James_Miller comments on [Link] Op-Ed on Brussels Attacks - Less Wrong
You are viewing a comment permalink. View the original post to see all comments and the full post content.
You are viewing a comment permalink. View the original post to see all comments and the full post content.
Comments (52)
Consider two theories:
(1) Our "angry rhetoric, intimidation and surveillance" of Muslims in western countries benefits ISIS by giving them more recruits.
(2) Our soft response to terrorism compared to, say, how Saudi Arabia deals with terrorists who threaten it, benefits ISIS by signaling that the West is weak and by not providing sufficient disincentives to potential terrorists.
How do you determine which is right?
Why, you look at what France and other European countries did. We know that whatever they did led to Paris and Brussels. Do you think they radicalized the Muslims by heavy-handed patrolling of Muslim neighbourhoods and being generally oppressive toward them?
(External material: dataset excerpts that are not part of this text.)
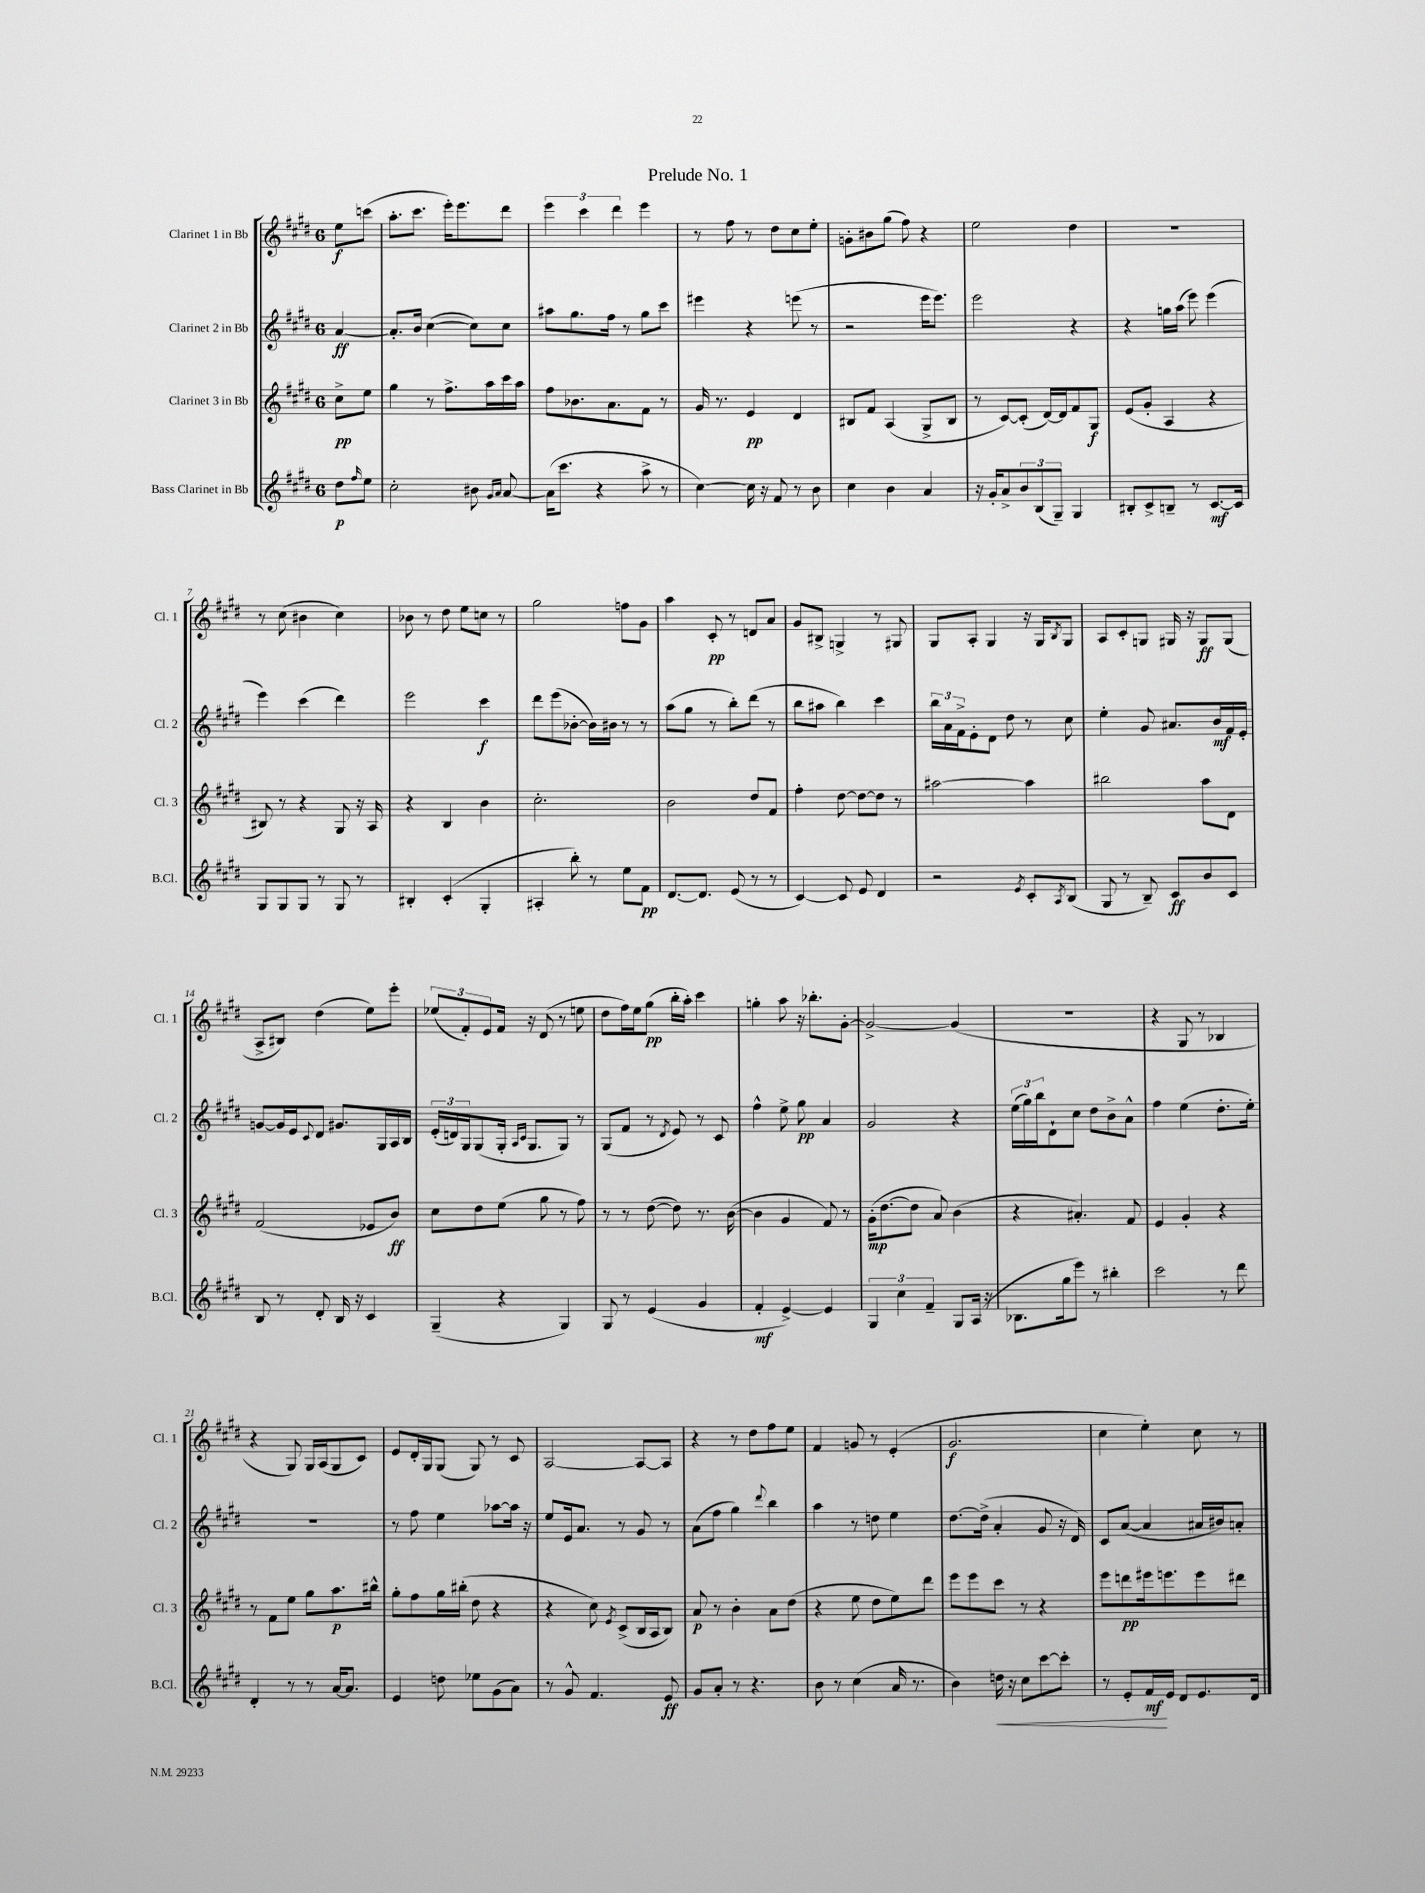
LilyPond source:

\header { title = "Prelude No. 1" }
<<
\new StaffGroup <<
\new Staff = "s0" \with { instrumentName = "Clarinet 1 in Bb" shortInstrumentName = "Cl. 1" } {
    \clef treble \key e \major \once \override Staff.TimeSignature.style = #'single-digit \time 6/8 \partial 4
    e''8\f c'''8( |
    a''8.-. cis'''8. e'''16-.) e'''8. dis'''8 |
    \tuplet 3/2 { e'''4 cis'''4 dis'''4 } e'''4 |
    r8 fis''8 r8 dis''8 cis''8 e''8-. |
    g'8-. bis'8 gis''8( fis''8) r4 |
    e''2 dis''4 |
    R2. |
    r8 cis''8( bis'4 cis''4) |
    bes'8 r8 dis''8 e''8 c''8 r8 |
    gis''2 f''8 gis'8 |
    a''4 cis'8-.\pp r8 d'8 a'8 |
    gis'8 bis8-> g4-> r8 gis8 |
    gis8 a8-. gis4 r16 gis16 \acciaccatura { b8 } gis8 |
    a8 cis'8-. g8 gis16 r16 gis8\ff gis8( |
    a8-> bis8) dis''4( e''8) e'''8-. |
    \tuplet 3/2 { ees''8( fis'8-.) e'8 } fis'16 r16 dis'8( r8 e''8 |
    dis''8 fis''16) e''16 gis''8\pp( b''16-. a''16-.) cis'''4 |
    g''4-. a''8 r16 bes''8.-. gis'8~-. |
    gis'2~-> gis'4( |
    R2. |
    r4 gis8 r8 bes4 |
    r4 gis8) gis16 a16( gis8 cis'8) |
    e'8 dis'16-. gis16 gis8( gis8) r8 cis'8 |
    a2~ a8~ a8 |
    r4 r8 dis''8 fis''8 e''8 |
    fis'4 g'8 r8 e'4-.( |
    gis'2.\f |
    cis''4 e''4-.) cis''8 r8 \bar "|." |
}
\new Staff = "s1" \with { instrumentName = "Clarinet 2 in Bb" shortInstrumentName = "Cl. 2" } {
    \clef treble \key e \major \once \override Staff.TimeSignature.style = #'single-digit \time 6/8 \partial 4
    a'4~\ff |
    a'8.-. b'16 cis''4~( cis''8) cis''8 |
    ais''8 gis''8. fis''16 r8 gis''8 cis'''8 |
    eis'''4 r4 e'''8( r8 |
    r2 e'''16 e'''8.) |
    e'''2 r4 |
    r4 g''16 a''16( e'''8) e'''4( |
    e'''4) cis'''4( dis'''4) |
    e'''2 cis'''4\f |
    dis'''8 e'''8( bes'8~-. bes'16) bis'16 r8 r8 |
    a''8( gis''8 r8 b''8-.) dis'''8( r8 |
    b''8 ais''8 b''4) cis'''4 |
    \tuplet 3/2 { b''16 a'16 fis'16-> } e'8-. dis'8 dis''8 r8 cis''8 |
    e''4-. gis'8 ais'8. b'16\mf fis'16 e'16-. |
    g'8~ g'16 e'16 \appoggiatura { cis'8 } dis'8 gis'8. gis16 a16 b16 |
    \tuplet 3/2 { e'16-.( d'16) gis16 } gis8( gis16-. \grace { a16 cis'16 } gis8. gis8) r8 |
    gis8( fis'8 r8 \acciaccatura { dis'8 } e'8) r8 cis'8 |
    fis''4-^ e''8-> gis''8\pp a'4 |
    gis'2 r4 |
    \tuplet 3/2 { e''16( gis''16) b''16 } dis'8-! cis''8 dis''8 b'8-> a'8-^ |
    fis''4 e''4( dis''8.-. e''16-.) |
    R2. |
    r8 fis''8 e''4 aes''8~ aes''16 r16 |
    e''8 e'16 a'8. r8 gis'8 r8 |
    a'8( fis''8 gis''4) \appoggiatura { dis'''8 } b''4 |
    a''4 r8 d''8 e''4 |
    dis''8.~ dis''16->( a'4-. gis'8 r16 dis'16) |
    cis'8 a'8~( a'4 ais'16 bis'16) a'8-. \bar "|." |
}
\new Staff = "s2" \with { instrumentName = "Clarinet 3 in Bb" shortInstrumentName = "Cl. 3" } {
    \clef treble \key e \major \once \override Staff.TimeSignature.style = #'single-digit \time 6/8 \partial 4
    cis''8->\pp e''8 |
    gis''4 r8 fis''8.-> a''16 cis'''16 a''16 |
    fis''8 bes'8. a'8. fis'8 r8 |
    gis'16 r8. e'4\pp dis'4 |
    bis8 fis'8 a4( gis8-> bis8 |
    r8 cis'8~) cis'8-.( dis'16~) dis'16 fis'8 gis8\f |
    e'8( gis'8-. a4 r4 |
    bis8) r8 r4 gis8 r16 a16 |
    r4 b4 b'4 |
    cis''2.-. |
    b'2 dis''8 fis'8 |
    fis''4-. dis''8~ dis''8~ dis''8 r8 |
    ais''2~ ais''4 |
    bis''2 a''8 dis'8 |
    fis'2( ees'8 b'8\ff) |
    cis''8 dis''8 e''8( gis''8 r8 fis''8) |
    r8 r8 dis''8~( dis''8) r8. b'16~( |
    b'4 gis'4 fis'8) r8 |
    gis'16-.\mp( dis''8.~ dis''8 a'8) b'4( |
    r4 ais'4.-.) fis'8 |
    e'4 gis'4-. r4 |
    r8 fis'8 e''8 gis''8 a''8.\p bis''16-^ |
    gis''8-. fis''8 gis''16 bis''16-.( dis''8 r4 |
    r4 cis''8) \acciaccatura { e'8 } cis'8->( b16 a16 b8) |
    a'8\p r8 b'4-. a'8 dis''8( |
    r4 e''8 dis''8 e''8) dis'''8 |
    e'''8 e'''8 cis'''8 r8 r4 |
    e'''8 d'''8\pp eis'''16 e'''8. e'''8 dis'''8 \bar "|." |
}
\new Staff = "s3" \with { instrumentName = "Bass Clarinet in Bb" shortInstrumentName = "B.Cl." } {
    \clef treble \key e \major \once \override Staff.TimeSignature.style = #'single-digit \time 6/8 \partial 4
    dis''8\p \grace { fis''16 } e''8 |
    cis''2-. bis'8 \grace { gis'16 a'16 } a'8~ |
    a'16( cis'''8. r4 a''8-> r8 |
    cis''4~) cis''16 r16 fis'8 r8 b'8 |
    cis''4 b'4 a'4 |
    r16 gis'16-. a'8-> \tuplet 3/2 { b'8 b8( gis8--) } gis4 |
    bis8-. cis'8-> b8-- r8 cis'8.~\mf cis'16 |
    gis8 gis8 gis8 r8 gis8 r8 |
    bis4-. cis'4-.( gis4-. |
    ais4-. b''8-.) r8 e''8 fis'8\pp |
    dis'8.~ dis'8. e'8( r8 r8 |
    cis'4~) cis'8 e'8 dis'4 |
    r2 \acciaccatura { e'8 } cis'8-. \acciaccatura { a8 } b8( |
    gis8 r8 b8--) cis'8\ff b'8 cis'8 |
    b8 r8 dis'8-. b16 r16 cis'4 |
    gis4--( r4 gis4) |
    gis8 r8 e'4( gis'4 |
    fis'4-.\mf e'4~->) e'4 |
    \tuplet 3/2 { gis4 cis''4 fis'4-- } gis8 a16( r16 |
    bes8. gis''16 e'''8) r8 bis''4-. |
    cis'''2 r8 dis'''8 |
    dis'4-. r8 r8 a'16~ a'8. |
    e'4 d''8 ees''8 gis'8( a'8) |
    r8 gis'8-^ fis'4. e'8\ff |
    gis'8 a'8-. r8 r4. |
    b'8 r8 cis''4( a'16 r8. |
    b'4) d''16\< r16 cis''8 cis'''8~ cis'''8-. |
    r8 e'8-. fis'16\mf\! e'16 dis'8 e'8. dis'16 \bar "|." |
}
>>
>>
Or did the European policy involve averting their eyes and issuing proclamations about how Muslims should feel welcome (the term "appeasement" isn't terribly popular)?
And I suppose other countries that treat terrorists more harshly never experienced suicide bombings?
But just saying that would not be getting to the meat of your point. The question to ask is not whether what they did led to Paris and Brussels, but whether if doing something different would have prevented Paris and Brussels, or led to Berlin, Milan, and other prominent cities being bombed.
As always, I'm ready to update my beliefs, and if you can show that me sufficient proof that a heavy police presence would be more optimal than not for the sake of decreasing the resources flowing to ISIS and its ability to do suicide bombings, I'll be happy to update.
Paris isn't excatly a European city that did a good job at trying to integrate it's Muslim populations. Even before the terrorist attacks there were riots in Paris's suburbs. France is also one of the countries that did the most surveillance.
Correlation / Causation?
Evidence.
But do note that the OP explicitly asserts causation between police presence and radicalization.
Are you assuming they're mutually exclusive? Why?
I was, but perhaps I shouldn't have.
Would you consider it to hard on Muslims or soft on Muslims if France would head the call of it's Muslim community to require Imam's to have a license to preach?
Hard on them since with limited competition the Imam's would put less effort into their work.
Basically limiting competition of a trade means being hard on the trade?
The government licencing practitioners of industry X helps incumbent practitioners of industry X while harming industry X's customers. The licencing should raise the price and lower the output and innovation of the industry.
Saudi Arabia pays the terrorists to move their operations to other countries. That isn't exactly being soft on terrorism.